## RECORDS FOR PROCESSING
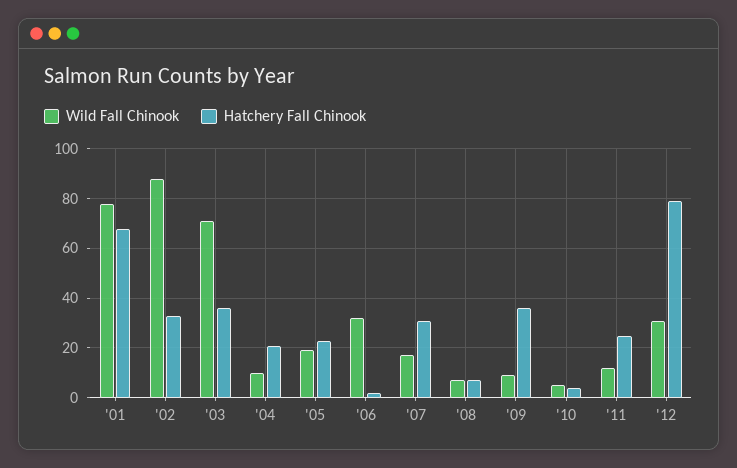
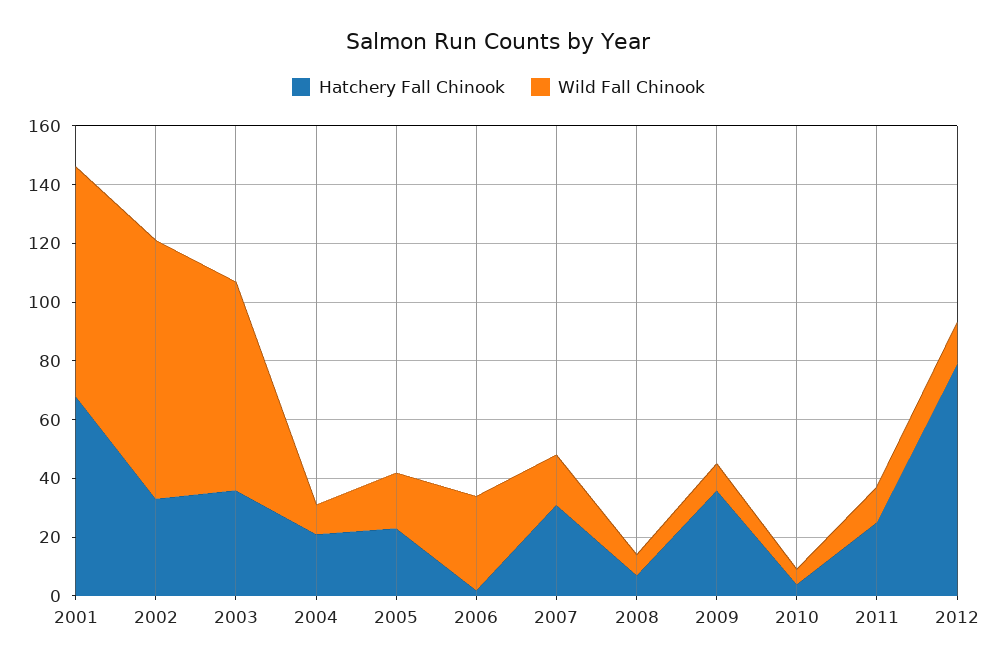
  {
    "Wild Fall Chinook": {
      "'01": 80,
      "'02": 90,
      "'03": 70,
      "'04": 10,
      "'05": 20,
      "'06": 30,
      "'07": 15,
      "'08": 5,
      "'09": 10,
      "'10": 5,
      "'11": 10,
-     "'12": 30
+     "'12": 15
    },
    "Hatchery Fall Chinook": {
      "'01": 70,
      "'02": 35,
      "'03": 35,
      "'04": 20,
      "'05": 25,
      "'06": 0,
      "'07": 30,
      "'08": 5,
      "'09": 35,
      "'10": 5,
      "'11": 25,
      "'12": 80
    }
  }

## WORK INSTRUCTION
A single number is the answer: how many lines of the material above hold the word "Fall"?

## TASK ANSWER
2